[Collected data entries]
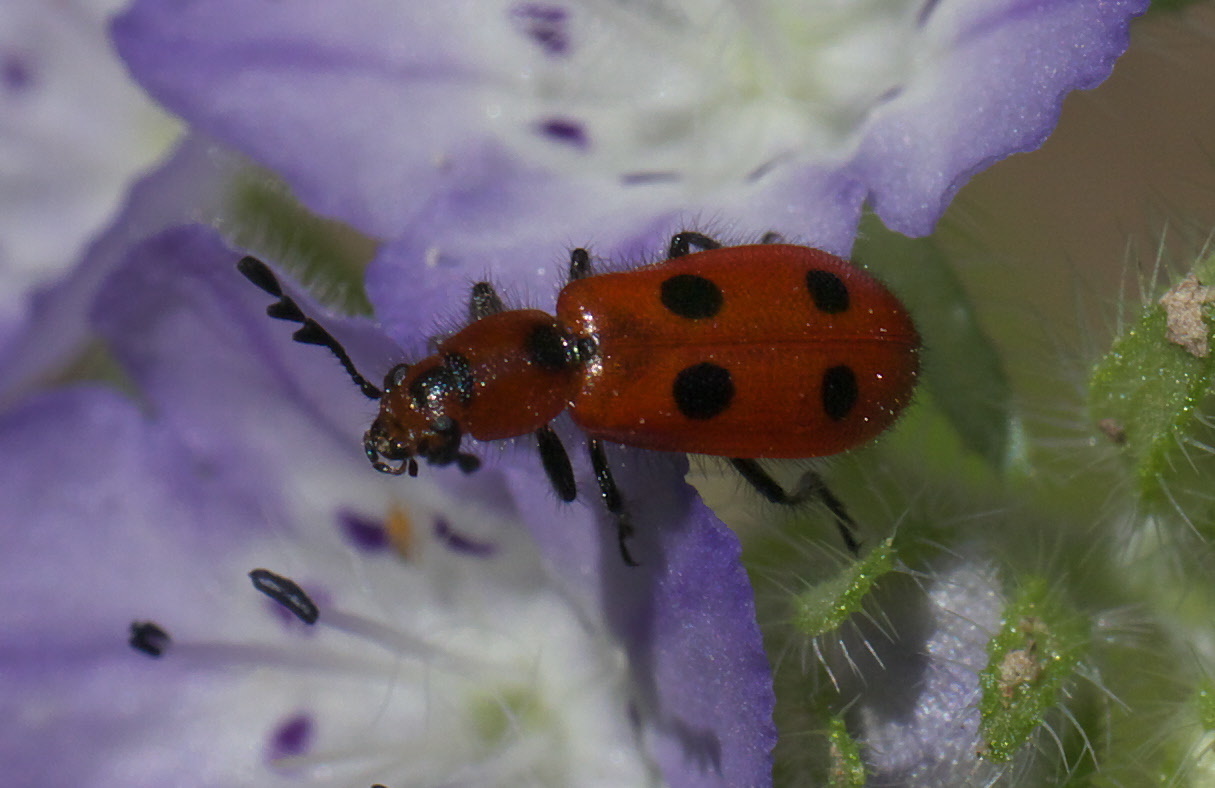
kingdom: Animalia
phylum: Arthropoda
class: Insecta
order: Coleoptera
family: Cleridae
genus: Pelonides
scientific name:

What you need to do:
Pull out the naming lines from every item above, word for word, and leave out the pictures.

Response below:
kingdom: Animalia
phylum: Arthropoda
class: Insecta
order: Coleoptera
family: Cleridae
genus: Pelonides
scientific name:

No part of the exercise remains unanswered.